Greetings from my neighborhood coffee shop in Kyoto. I’m at my favorite perch: a single table on a second-floor balcony, with the perfect balance of sunshine and shade. I watch as the bustle of everyday life happens below, acutely aware that I’m on reluctant display. Every so often, people point up towards me and exclaim, pausing to take photos of the stunning, traditional Japanese building the coffee shop is housed in.
Perhaps I enjoy this spot because it feels like an apt metaphor for life lately. I feel like a lone audience member to a theater show…a circus, really. I don’t understand the news. I don’t understand how basic human rights and safety—for trans people, for children, for people with uteruses—are still up for debate. I don’t understand how some people still aren’t getting the point. There is so much cognitive dissonance swirling around my head…it’s impossible to capture in the confines of this tiny newsletter. And so, I have decided not to. I’ve decided to watch the chaos happen below, in the safety & peace of my caffeine-fueled refuge.*
What I can share with brevity & clarity is that I’m currently moving through a period of heavy anxiety. The type of anxiety that upends your nervous system, portals you into nightmares of past trauma, and makes you catastrophize about the future. I even feel anxious that I feel anxious. I thought perhaps I should wait before I write you—until these dense emotions have passed, until I understand the lessons from this moment. But this morning I watched a small dog ride in the basket of a bicycle, with a tiny dog-sized visor on their head. I took in the beauty of a spiderweb that looked more like a modern art piece fit for a museum. I said hello to a friend who happened to find refuge here too. These things I experience in this earthly plane ground me into the truth that real life is happening right here, right now—not in what I read on the internet, nor in the past or future, and certainly not in the worlds anxiety can create.
What is real? My breath. This human body. The limited time I have left on earth. The sheer beauty and magnificence of our planet. The love I share with my friends, family, and community. The kind interactions I have every day with strangers. Zooming into these seemingly small details is helping me cope with suffering that is currently only living in my imagination.*
Grounding into my present reality, I realize it would be a disservice not to share my process of moving through the muck. I’m no stranger to shadow work—and I want to share that I don’t think it ever gets “easy”. Easy is simply not the nature of this work. I’m also thinking about how not everything has to be “work.” We don’t need to mine every experience for wisdom or higher meaning, especially when we’re in the thick of it. Sometimes the “work” is simply to surrender, to feel, to care for yourself deeply.
Healing is rarely wrapped up neatly into a bow. It’s non-linear, never complete, and difficult to encapsulate in words. And perhaps the healing is in the mess, in the muck, in the grime and the compost and the dirt. If you’re in the thick of it with me, you’re not alone.
Some of the many things that have brought me light lately:
Belting “LET THE RAIN FALL DOWN, AND WAKE MY DREAMS!”, a Hilary Duff classic, as I let the rain wash over my face on a drizzly day in Arashiyama.

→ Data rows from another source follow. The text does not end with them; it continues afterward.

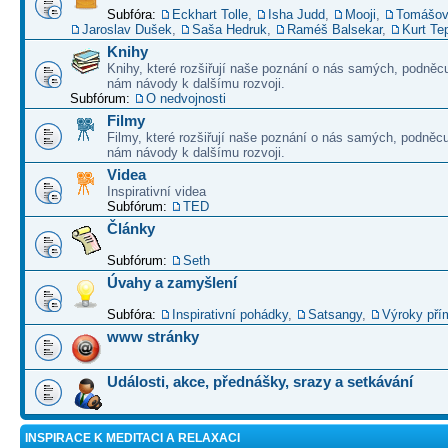
Subfóra:
Eckhart Tolle
,
Isha Judd
,
Mooji
,
Tomášov
Jaroslav Dušek
,
Saša Hedruk
,
Raméš Balsekar
,
Kurt Te
Knihy
Knihy, které rozšiřují naše poznání o nás samých, podněcu
nám návody k dalšímu rozvoji.
Subfórum:
O nedvojnosti
Filmy
Filmy, které rozšiřují naše poznání o nás samých, podněcu
nám návody k dalšímu rozvoji.
Videa
Inspirativní videa
Subfórum:
TED
Články
Subfórum:
Seth
Úvahy a zamyšlení
Subfóra:
Inspirativní pohádky
,
Satsangy
,
Výroky pří
www stránky
Události, akce, přednášky, srazy a setkávání
INSPIRACE K MEDITACI A RELAXACI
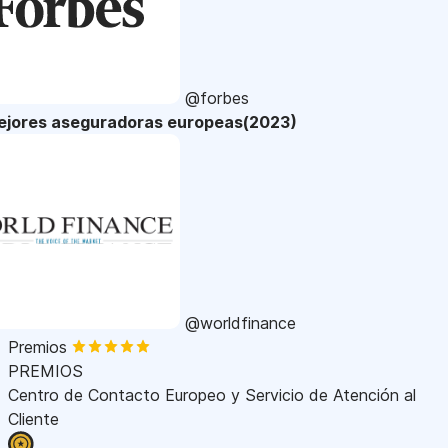
@forbes
ejores aseguradoras europeas(2023)
@worldfinance
Premios
PREMIOS
Centro de Contacto Europeo y Servicio de Atención al
Cliente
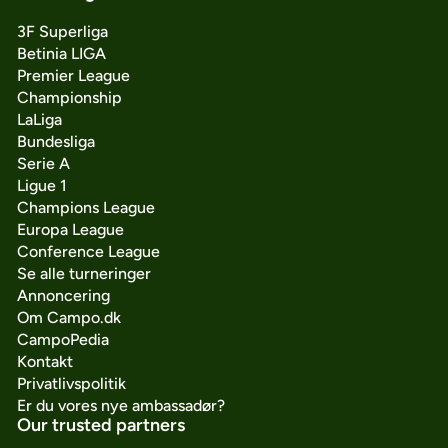
3F Superliga
Betinia LIGA
Premier League
Championship
LaLiga
Bundesliga
Serie A
Ligue 1
Champions League
Europa League
Conference League
Se alle turneringer
Annoncering
Om Campo.dk
CampoPedia
Kontakt
Privatlivspolitik
Er du vores nye ambassadør?
Our trusted partners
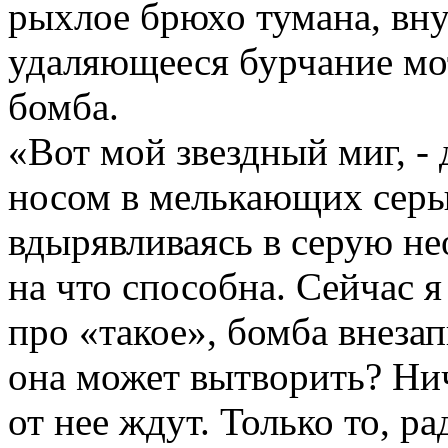
рыхлое брюхо тумана, вну
удаляющееся бурчание мо
бомба.
«Вот мой звездный миг, -
носом в мелькающих серых
вдырявливаясь в серую нео
на что способна. Сейчас 
про «такое», бомба внезап
она может вытворить? Нич
от нее ждут. Только то, ра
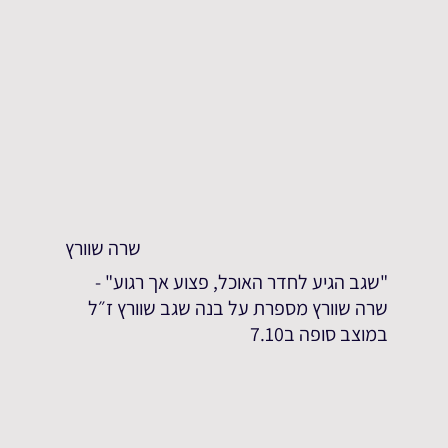
שרה שוורץ
"שגב הגיע לחדר האוכל, פצוע אך רגוע" -
שרה שוורץ מספרת על בנה שגב שוורץ ז״ל
במוצב סופה ב7.10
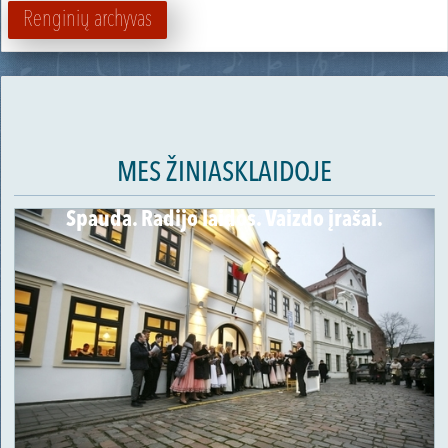
Renginių archyvas
MES ŽINIASKLAIDOJE
Spauda. Radijo laidos. Vaizdo įrašai.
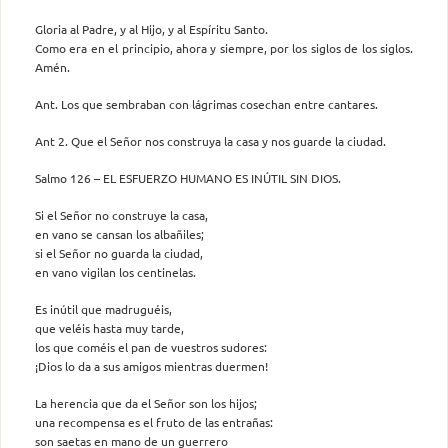
Gloria al Padre, y al Hijo, y al Espíritu Santo.
Como era en el principio, ahora y siempre, por los siglos de los siglos.
Amén.
Ant. Los que sembraban con lágrimas cosechan entre cantares.
Ant 2. Que el Señor nos construya la casa y nos guarde la ciudad.
Salmo 126 – EL ESFUERZO HUMANO ES INÚTIL SIN DIOS.
Si el Señor no construye la casa,
en vano se cansan los albañiles;
si el Señor no guarda la ciudad,
en vano vigilan los centinelas.
Es inútil que madruguéis,
que veléis hasta muy tarde,
los que coméis el pan de vuestros sudores:
¡Dios lo da a sus amigos mientras duermen!
La herencia que da el Señor son los hijos;
una recompensa es el fruto de las entrañas:
son saetas en mano de un guerrero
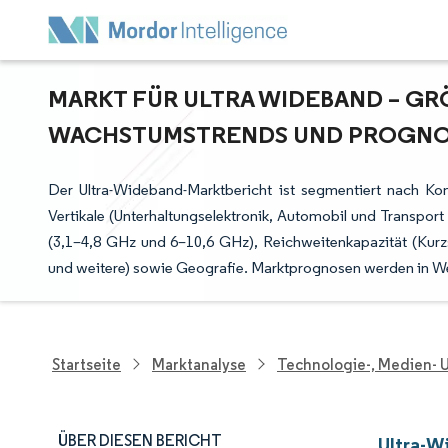
MARKT FÜR ULTRA WIDEBAND – GRÖ
ACHSTUMSTRENDS UND PROGNOSE 
Der Ultra-Wideband-Marktbericht ist segmentiert nach Ko
Vertikale (Unterhaltungselektronik, Automobil und Transpor
(3,1–4,8 GHz und 6–10,6 GHz), Reichweitenkapazität (Kurzs
und weitere) sowie Geografie. Marktprognosen werden in We
Startseite
Marktanalyse
Technologie-, Medien-
ÜBER DIESEN BERICHT
Ultra-W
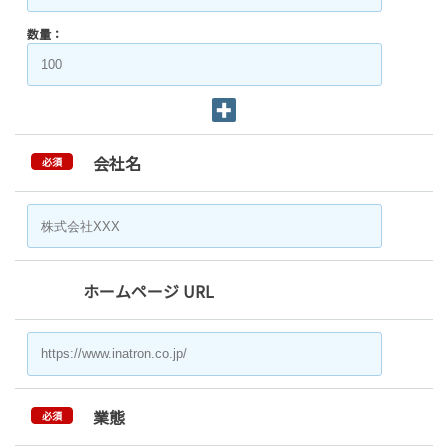
数量：
会社名
必須
ホームページ URL
業態
必須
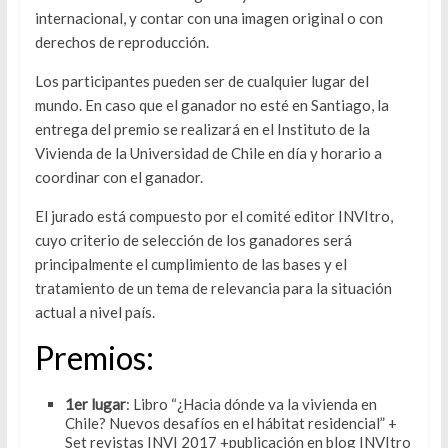
internacional, y contar con una imagen original o con
derechos de reproducción.
Los participantes pueden ser de cualquier lugar del
mundo. En caso que el ganador no esté en Santiago, la
entrega del premio se realizará en el Instituto de la
Vivienda de la Universidad de Chile en día y horario a
coordinar con el ganador.
El jurado está compuesto por el comité editor INVItro,
cuyo criterio de selección de los ganadores será
principalmente el cumplimiento de las bases y el
tratamiento de un tema de relevancia para la situación
actual a nivel país.
Premios:
1er lugar
: Libro “¿Hacia dónde va la vivienda en
Chile? Nuevos desafíos en el hábitat residencial” +
Set revistas INVI 2017 +publicación en blog INVItro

Eating 16 mochi in one day (with the help of my partner), and giggling at our mochi count for days after our feast.
Putting my phone away to spend quality time in nature. Our world is filled with so much ratchet energy, and it can be hard to know what to trust—when in doubt, you can always trust nature’s messages.
Belting my heart out at karaoke (Japanese karaoke rooms are next level) and remembering the power and beauty of my voice.
Finding sanctuary in my daily energetic practices: morning meditation, yoga, and writing writing writing. All ways of processing what I’m experiencing, and releasing it from my body. This meditative talk by Thich Nhat Hanh on the simple practice (yet profound power) of breathing in and breathing out brought tears to my eyes.
I leave you with this one-hour video of red pandas eating crunchy snacks, brought to you by the Oregon Zoo (🫡 thank you for your service, Oregon Zoo). Breathe deeply and be well, until next time.
*Notes: Expanding on the line, “I’ve decided to watch the chaos happen below, in the safety & peace of my caffeine-fueled refuge.” I am referring here to my spiritual peace in this current moment in time, but not to action our world desperately needs in this larger collective shift. There are so many causes that need our attention right now—please research the ones that call to you, and take action that aligns with your gifts, resources, and bandwidth 🫶
Similarly, regarding “suffering that is currently only living in my imagination,” I am referring to the suffering of my own personal anxiety—not the lived suffering that is currently taking place around the world.